▶ EXERCISE:
In full and word for word, copy the listing; no pictures belong in the copy.

▶ DATA SHOWN:
Segment Open
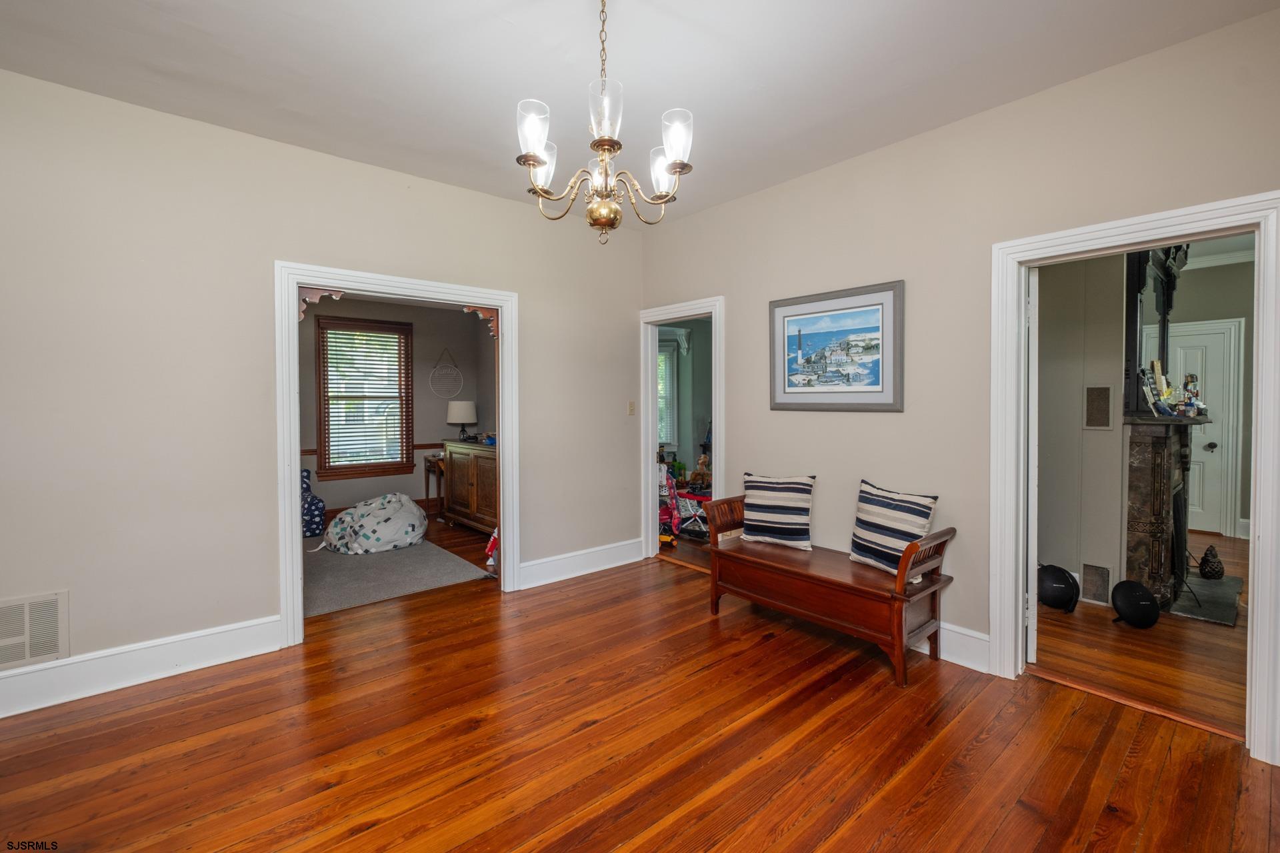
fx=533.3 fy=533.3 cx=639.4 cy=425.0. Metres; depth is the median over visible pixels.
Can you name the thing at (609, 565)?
baseboard
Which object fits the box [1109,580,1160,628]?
speaker
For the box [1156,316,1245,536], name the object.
white door
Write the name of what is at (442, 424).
far room wall
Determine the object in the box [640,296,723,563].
door frame
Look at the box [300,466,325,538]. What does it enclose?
bean bag
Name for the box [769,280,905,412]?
framed picture
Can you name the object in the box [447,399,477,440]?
table lamp
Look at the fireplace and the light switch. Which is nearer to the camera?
the fireplace
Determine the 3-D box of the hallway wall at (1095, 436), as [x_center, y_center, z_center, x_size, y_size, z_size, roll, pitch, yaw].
[2.919,-0.183,3.713,0.284,2.730,0.898,-1,2,-41]
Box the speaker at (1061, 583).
[1036,563,1078,611]
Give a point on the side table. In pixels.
(427, 489)
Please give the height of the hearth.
0.020 m
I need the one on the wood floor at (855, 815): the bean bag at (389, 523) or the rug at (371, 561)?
the rug at (371, 561)
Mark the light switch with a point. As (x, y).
(632, 411)
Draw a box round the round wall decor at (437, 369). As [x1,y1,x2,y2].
[429,346,463,398]
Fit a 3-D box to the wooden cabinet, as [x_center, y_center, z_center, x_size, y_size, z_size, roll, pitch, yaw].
[-1.563,0.659,5.620,0.519,0.939,1.400,-1,2,-41]
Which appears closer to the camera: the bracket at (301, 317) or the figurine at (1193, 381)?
the bracket at (301, 317)
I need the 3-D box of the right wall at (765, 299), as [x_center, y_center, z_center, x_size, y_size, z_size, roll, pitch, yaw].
[1.511,-0.171,2.953,0.126,2.778,4.599,-1,2,-41]
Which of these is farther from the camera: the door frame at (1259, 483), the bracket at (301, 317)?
the bracket at (301, 317)
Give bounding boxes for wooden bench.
[702,491,957,688]
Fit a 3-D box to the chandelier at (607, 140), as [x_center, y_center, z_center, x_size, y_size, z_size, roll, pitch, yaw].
[-0.130,-1.074,1.854,0.613,0.884,0.614,-1,2,-41]
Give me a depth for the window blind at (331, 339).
6.18 m
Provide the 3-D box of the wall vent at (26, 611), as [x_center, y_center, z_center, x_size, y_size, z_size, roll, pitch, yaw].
[-2.776,0.907,2.287,0.442,0.311,0.015,-1,2,-41]
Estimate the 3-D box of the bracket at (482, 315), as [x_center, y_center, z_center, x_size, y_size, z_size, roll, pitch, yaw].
[-1.120,-0.733,3.803,0.220,0.212,0.074,-1,2,-41]
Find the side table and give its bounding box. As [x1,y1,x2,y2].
[422,452,445,515]
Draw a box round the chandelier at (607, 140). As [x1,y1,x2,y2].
[515,0,693,245]
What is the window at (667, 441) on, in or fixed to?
in the side room wall
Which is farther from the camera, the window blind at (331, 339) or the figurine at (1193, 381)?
the window blind at (331, 339)
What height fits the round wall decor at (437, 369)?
0.625 m
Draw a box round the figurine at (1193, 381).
[1180,372,1203,416]
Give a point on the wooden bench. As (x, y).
(898, 631)
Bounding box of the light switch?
[626,400,635,415]
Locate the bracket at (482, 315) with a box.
[464,306,498,336]
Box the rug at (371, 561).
[302,536,488,616]
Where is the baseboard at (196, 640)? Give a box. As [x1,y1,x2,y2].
[0,614,283,718]
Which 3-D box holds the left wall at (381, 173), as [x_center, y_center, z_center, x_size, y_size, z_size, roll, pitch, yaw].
[-1.724,-0.173,3.198,4.540,2.778,0.126,-1,2,-41]
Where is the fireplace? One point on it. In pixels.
Segment Closed
▶ SOLUTION:
fx=533.3 fy=533.3 cx=639.4 cy=425.0. Metres; depth is the median over visible pixels.
Can you name the thing at (609, 565)?
baseboard
Which object fits the box [1109,580,1160,628]?
speaker
For the box [1156,316,1245,536], name the object.
white door
Write the name of what is at (442, 424).
far room wall
Determine the object in the box [640,296,723,563].
door frame
Look at the box [300,466,325,538]. What does it enclose?
bean bag
Name for the box [769,280,905,412]?
framed picture
Can you name the object in the box [447,399,477,440]?
table lamp
Look at the fireplace and the light switch. Which is nearer to the camera?
the fireplace
Determine the 3-D box of the hallway wall at (1095, 436), as [x_center, y_center, z_center, x_size, y_size, z_size, roll, pitch, yaw].
[2.919,-0.183,3.713,0.284,2.730,0.898,-1,2,-41]
Box the speaker at (1061, 583).
[1036,563,1078,611]
Give a point on the side table. In pixels.
(427, 489)
Please give the height of the hearth.
0.020 m
I need the one on the wood floor at (855, 815): the bean bag at (389, 523) or the rug at (371, 561)?
the rug at (371, 561)
Mark the light switch with a point. As (x, y).
(632, 411)
Draw a box round the round wall decor at (437, 369). As [x1,y1,x2,y2].
[429,346,463,398]
Fit a 3-D box to the wooden cabinet, as [x_center, y_center, z_center, x_size, y_size, z_size, roll, pitch, yaw].
[-1.563,0.659,5.620,0.519,0.939,1.400,-1,2,-41]
Which appears closer to the camera: the bracket at (301, 317) or the figurine at (1193, 381)?
the bracket at (301, 317)
I need the 3-D box of the right wall at (765, 299), as [x_center, y_center, z_center, x_size, y_size, z_size, roll, pitch, yaw].
[1.511,-0.171,2.953,0.126,2.778,4.599,-1,2,-41]
Which of these is farther from the camera: the door frame at (1259, 483), the bracket at (301, 317)?
the bracket at (301, 317)
Give bounding boxes for wooden bench.
[702,491,957,688]
Fit a 3-D box to the chandelier at (607, 140), as [x_center, y_center, z_center, x_size, y_size, z_size, roll, pitch, yaw].
[-0.130,-1.074,1.854,0.613,0.884,0.614,-1,2,-41]
Give me a depth for the window blind at (331, 339).
6.18 m
Provide the 3-D box of the wall vent at (26, 611), as [x_center, y_center, z_center, x_size, y_size, z_size, roll, pitch, yaw].
[-2.776,0.907,2.287,0.442,0.311,0.015,-1,2,-41]
Estimate the 3-D box of the bracket at (482, 315), as [x_center, y_center, z_center, x_size, y_size, z_size, roll, pitch, yaw].
[-1.120,-0.733,3.803,0.220,0.212,0.074,-1,2,-41]
Find the side table and give its bounding box. As [x1,y1,x2,y2].
[422,452,445,515]
Draw a box round the chandelier at (607, 140). As [x1,y1,x2,y2].
[515,0,693,245]
What is the window at (667, 441) on, in or fixed to?
in the side room wall
Which is farther from the camera, the window blind at (331, 339) or the figurine at (1193, 381)?
the window blind at (331, 339)
What height fits the round wall decor at (437, 369)?
0.625 m
Draw a box round the figurine at (1193, 381).
[1180,372,1203,416]
Give a point on the wooden bench. As (x, y).
(898, 631)
Bounding box of the light switch?
[626,400,635,415]
Locate the bracket at (482, 315) with a box.
[464,306,498,336]
Box the rug at (371, 561).
[302,536,488,616]
Where is the baseboard at (196, 640)? Give a box. As [x1,y1,x2,y2].
[0,614,283,718]
Which 3-D box holds the left wall at (381, 173), as [x_center, y_center, z_center, x_size, y_size, z_size, roll, pitch, yaw].
[-1.724,-0.173,3.198,4.540,2.778,0.126,-1,2,-41]
Where is the fireplace? One point on it. In pixels.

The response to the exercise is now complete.